# My favourite time of the day with my V .....



## smurfette (Jan 14, 2013)

is at 4 o'clock in the morning when Dugo shakes his head so that his "ear flap" wakes us up which then means it is cuddle time on the bed. 

He will within seconds of being helped on the bed (can easily jump on but waits for us to give him support) flop down in the cradle of my arm, put his head on my shoulder or my cushion and start to snore just in case we try to move him. He will then have two hands petting him for a while until we all go back to sleep - one big happy family. 

Hoping he will still do this when he becomes a teenager


----------



## Ozkar (Jul 4, 2011)

I doubt it will change. Mine all still love snuggles. Astro has just been receiving a cuddle as I woke and couldn't get back to sleep. Little Zsa Zsa is normally snuggled up into my shoulder most nights. It's cooler and raining here tonight so both are enjoying it mote than usual.......... 

But, my fave part of the day is when we all wake up and say good morning to each other before we greet the day.


----------



## KB87 (Jan 30, 2012)

It becomes a routine to them as pups and as they grow up they still want that comfort. I don't think it will change so just expect to make more room as he gets bigger 

Since H was a pup he has slept with us in the bed and every night he does 2 circles, then totally drops onto me with all of his weight on my stomach so he can put his head on my belly and the rest of him is curled up next to my body. He also gives us both kisses before bed to say goodnight. And recently he also wants me to put chapstick on him before bed like I do...so I put a quick little dot on his lips, he licks it and goes to bed. My boyfriend thinks I'm crazy but it's a nightly routine now ;D


----------



## oliveJosh12 (Sep 10, 2012)

I love mornings - Olive will wake up and is helped onto the bed (so sleepy she cant jump) she will then go right to my feet and stay there until she gets a bit hot then she will poke her head out of the bottom, while resting it on the ottoman at the bottom.

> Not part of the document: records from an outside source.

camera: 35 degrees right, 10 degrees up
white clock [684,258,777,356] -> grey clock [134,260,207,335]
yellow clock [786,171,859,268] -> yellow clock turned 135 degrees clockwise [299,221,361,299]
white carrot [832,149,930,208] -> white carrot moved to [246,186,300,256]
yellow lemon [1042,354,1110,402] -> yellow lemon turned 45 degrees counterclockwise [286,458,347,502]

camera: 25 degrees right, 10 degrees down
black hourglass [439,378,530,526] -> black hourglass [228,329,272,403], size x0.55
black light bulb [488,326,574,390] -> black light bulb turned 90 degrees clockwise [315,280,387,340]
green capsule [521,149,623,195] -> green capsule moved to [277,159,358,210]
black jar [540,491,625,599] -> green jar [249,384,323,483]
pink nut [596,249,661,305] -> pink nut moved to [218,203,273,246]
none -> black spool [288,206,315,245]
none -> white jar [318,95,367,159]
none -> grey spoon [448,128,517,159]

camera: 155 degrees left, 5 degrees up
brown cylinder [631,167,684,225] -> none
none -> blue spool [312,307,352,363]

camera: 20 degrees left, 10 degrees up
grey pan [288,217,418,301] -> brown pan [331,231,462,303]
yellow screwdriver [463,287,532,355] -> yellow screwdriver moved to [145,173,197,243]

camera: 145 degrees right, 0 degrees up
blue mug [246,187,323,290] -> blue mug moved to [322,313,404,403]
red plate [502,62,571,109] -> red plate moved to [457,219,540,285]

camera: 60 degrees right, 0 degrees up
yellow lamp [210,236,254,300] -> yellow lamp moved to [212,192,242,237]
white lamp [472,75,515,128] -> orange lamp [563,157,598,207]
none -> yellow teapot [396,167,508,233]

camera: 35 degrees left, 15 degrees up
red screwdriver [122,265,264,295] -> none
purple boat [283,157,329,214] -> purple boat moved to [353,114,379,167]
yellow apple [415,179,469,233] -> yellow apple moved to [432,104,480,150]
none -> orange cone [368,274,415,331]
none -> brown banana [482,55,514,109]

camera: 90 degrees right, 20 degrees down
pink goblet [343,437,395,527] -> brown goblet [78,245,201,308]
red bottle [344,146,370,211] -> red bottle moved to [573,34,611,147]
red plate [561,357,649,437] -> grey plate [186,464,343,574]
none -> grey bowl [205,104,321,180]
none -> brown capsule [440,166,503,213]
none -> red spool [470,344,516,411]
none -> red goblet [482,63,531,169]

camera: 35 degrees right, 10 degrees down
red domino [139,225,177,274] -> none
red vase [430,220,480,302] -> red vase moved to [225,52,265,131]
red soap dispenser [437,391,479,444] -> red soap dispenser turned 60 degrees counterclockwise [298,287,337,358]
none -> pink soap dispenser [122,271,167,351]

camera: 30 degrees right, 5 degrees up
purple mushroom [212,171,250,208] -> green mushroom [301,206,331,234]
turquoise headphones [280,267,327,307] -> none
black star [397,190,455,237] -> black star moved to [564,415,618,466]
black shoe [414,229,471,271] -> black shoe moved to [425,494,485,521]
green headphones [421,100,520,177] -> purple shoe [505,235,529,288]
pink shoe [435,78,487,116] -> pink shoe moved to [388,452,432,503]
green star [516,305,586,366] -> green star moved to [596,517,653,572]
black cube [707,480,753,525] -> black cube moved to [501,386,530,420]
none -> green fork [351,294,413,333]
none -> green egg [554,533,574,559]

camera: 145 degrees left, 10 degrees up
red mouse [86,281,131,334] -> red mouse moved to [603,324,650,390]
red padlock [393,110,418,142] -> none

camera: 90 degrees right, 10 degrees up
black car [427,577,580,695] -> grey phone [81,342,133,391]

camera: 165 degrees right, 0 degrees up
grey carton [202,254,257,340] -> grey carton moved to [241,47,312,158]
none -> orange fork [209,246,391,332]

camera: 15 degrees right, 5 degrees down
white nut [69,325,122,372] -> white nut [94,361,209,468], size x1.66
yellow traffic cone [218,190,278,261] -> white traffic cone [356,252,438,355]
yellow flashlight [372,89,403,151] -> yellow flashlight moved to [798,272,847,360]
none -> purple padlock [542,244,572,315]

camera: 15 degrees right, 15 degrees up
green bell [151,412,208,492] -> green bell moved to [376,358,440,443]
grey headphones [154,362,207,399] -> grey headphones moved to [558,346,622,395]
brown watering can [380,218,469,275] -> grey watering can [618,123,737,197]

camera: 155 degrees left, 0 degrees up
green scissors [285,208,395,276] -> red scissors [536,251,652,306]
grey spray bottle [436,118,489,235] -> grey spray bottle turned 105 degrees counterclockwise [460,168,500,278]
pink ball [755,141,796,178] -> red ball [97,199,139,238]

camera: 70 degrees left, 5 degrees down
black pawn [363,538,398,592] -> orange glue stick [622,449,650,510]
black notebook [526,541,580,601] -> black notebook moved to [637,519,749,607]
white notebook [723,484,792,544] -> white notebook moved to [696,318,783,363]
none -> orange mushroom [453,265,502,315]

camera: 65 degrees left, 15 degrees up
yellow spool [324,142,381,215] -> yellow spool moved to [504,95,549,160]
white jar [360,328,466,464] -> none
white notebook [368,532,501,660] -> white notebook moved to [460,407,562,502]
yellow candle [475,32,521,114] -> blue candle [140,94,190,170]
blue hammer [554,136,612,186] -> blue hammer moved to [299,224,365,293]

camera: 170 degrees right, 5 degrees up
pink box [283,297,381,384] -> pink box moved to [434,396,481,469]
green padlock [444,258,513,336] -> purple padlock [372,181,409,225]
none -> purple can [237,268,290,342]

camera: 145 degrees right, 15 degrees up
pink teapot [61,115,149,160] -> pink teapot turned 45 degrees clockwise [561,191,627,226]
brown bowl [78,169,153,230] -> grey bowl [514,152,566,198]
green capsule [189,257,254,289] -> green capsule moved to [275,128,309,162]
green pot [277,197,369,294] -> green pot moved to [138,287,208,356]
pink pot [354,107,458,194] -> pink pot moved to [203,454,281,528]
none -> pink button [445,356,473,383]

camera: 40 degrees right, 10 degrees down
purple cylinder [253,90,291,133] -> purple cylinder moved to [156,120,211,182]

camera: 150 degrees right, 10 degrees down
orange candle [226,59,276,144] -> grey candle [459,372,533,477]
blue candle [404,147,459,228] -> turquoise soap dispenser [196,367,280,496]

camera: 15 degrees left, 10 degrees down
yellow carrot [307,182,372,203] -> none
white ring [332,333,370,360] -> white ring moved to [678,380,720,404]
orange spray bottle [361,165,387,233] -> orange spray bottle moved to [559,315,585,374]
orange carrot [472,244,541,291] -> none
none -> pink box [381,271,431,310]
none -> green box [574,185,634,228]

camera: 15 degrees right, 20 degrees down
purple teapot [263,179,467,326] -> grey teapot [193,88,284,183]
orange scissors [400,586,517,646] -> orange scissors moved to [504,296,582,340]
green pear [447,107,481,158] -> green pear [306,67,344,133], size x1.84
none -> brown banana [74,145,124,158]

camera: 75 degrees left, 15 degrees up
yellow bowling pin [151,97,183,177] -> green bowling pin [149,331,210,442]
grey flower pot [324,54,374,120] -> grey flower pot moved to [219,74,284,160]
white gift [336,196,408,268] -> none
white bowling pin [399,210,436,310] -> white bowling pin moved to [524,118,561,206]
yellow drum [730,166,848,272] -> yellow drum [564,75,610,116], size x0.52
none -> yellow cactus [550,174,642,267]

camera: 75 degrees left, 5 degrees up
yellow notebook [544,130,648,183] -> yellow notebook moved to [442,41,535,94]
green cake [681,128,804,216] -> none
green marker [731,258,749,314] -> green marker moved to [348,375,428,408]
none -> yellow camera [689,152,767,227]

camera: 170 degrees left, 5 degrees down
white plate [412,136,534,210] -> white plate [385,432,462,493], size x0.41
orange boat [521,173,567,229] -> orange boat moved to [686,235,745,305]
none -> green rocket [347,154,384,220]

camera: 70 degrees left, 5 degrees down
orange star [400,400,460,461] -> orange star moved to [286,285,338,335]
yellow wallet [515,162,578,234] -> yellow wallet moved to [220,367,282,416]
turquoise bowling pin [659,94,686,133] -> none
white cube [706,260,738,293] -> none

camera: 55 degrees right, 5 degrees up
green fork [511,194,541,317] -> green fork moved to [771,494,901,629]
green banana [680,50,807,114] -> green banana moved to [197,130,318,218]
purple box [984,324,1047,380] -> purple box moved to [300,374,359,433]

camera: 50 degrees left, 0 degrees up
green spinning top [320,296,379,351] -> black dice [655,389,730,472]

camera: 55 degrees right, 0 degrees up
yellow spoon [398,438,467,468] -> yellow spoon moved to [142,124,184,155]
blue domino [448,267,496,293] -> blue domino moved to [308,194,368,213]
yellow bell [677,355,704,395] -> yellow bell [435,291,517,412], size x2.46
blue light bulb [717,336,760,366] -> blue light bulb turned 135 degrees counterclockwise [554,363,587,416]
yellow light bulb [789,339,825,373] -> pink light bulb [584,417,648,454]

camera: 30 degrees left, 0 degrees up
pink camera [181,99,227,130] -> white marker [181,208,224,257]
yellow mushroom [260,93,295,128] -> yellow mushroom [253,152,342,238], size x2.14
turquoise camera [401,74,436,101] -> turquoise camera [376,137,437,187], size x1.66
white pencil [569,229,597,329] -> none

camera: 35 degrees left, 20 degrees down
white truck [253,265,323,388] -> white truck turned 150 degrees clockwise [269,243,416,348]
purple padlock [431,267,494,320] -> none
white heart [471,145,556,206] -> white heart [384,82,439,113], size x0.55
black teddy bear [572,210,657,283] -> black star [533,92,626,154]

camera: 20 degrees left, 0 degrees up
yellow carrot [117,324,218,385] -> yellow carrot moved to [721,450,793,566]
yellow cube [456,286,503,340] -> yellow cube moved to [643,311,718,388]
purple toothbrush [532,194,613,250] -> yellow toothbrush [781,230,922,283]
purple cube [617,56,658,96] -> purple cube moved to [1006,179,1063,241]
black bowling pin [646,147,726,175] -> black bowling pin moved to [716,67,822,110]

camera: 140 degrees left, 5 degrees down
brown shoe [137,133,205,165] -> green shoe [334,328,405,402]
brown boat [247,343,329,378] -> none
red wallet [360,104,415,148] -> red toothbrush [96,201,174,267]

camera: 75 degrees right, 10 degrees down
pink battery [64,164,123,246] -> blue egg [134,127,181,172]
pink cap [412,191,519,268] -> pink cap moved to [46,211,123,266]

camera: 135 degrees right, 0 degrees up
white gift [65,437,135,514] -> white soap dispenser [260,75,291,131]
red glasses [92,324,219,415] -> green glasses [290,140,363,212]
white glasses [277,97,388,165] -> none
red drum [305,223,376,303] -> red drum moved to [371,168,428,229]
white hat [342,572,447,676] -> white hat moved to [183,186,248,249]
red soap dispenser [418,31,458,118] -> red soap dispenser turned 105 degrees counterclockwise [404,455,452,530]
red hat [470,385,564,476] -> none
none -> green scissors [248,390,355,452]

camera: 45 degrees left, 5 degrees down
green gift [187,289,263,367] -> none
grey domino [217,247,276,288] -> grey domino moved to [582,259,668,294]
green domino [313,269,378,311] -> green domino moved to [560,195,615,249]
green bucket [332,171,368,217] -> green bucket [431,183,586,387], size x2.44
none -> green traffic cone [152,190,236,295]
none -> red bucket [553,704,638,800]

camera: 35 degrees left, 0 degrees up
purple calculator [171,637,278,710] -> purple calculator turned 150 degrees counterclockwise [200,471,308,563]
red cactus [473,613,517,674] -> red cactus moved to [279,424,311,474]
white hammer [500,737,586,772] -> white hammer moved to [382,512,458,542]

Everyday without fail is the same.
Love Vs and their routines


----------



## MilesMom (Jun 21, 2012)

We love mornings too. Miles is so snuggly in the morning and curls up between us and alternates whose chest he puts his head on. I think he thinks he is a person, he always tries to get his head on the pillow.


----------



## HudsonVizsla (Jul 9, 2012)

This is completely our Hudson too.

He sleeps with us, but when he knows it is almost morning, he comes over, nudges me so I will "open" the covers, he dives under them and snuggles between the two of us. Then, we he knows we are getting up...he rolls on his back (still under covers) puts his leggs in the air and gets tummy rubs. We then move the duvet, and snuggle him both of us and say "morning"!

I love it.


----------



## kiki (May 28, 2012)

Odie will wait till I lay down on the couch in the evening and then crawl up on my stomach for cuddles. 63 pounds of smushy love


----------



## CrazyCash (Jul 12, 2012)

I definitely like the evenings when both dogs snuggle with me on the couch, but I absolutely love the mornings! Both dogs used to sleep with me on my bed, but lately Cash has decided that he would rather sleep on his dog bed (at the foot of my bed). In the morning I get up and let the dogs out to go potty and then when they come back in we all get back in my bed and snuggle for awhile. They both try to see which one can get closer to me, so I usually end up with both of them laying on top of me - that's a 105 lbs of dog, but I love it!!


----------



## Hbomb (Jan 24, 2012)

mornings as well for us! I get up and open the kitchen door to let H out of his bed and up to our room. He will scuttle up the stairs and sit politely by the side of the bed till you lift the covers to let him in! He then rotates a few times and body slams into you before going back to sleep.

Am jealous though as I had to go to work in the cold this morning, while husband got to lie in bed with the dog....


----------



## born36 (Jun 28, 2011)

For me it is the evenings too. 

Mac will only snuggle in the evenings. Or if work from home he lays in my lap all day.


----------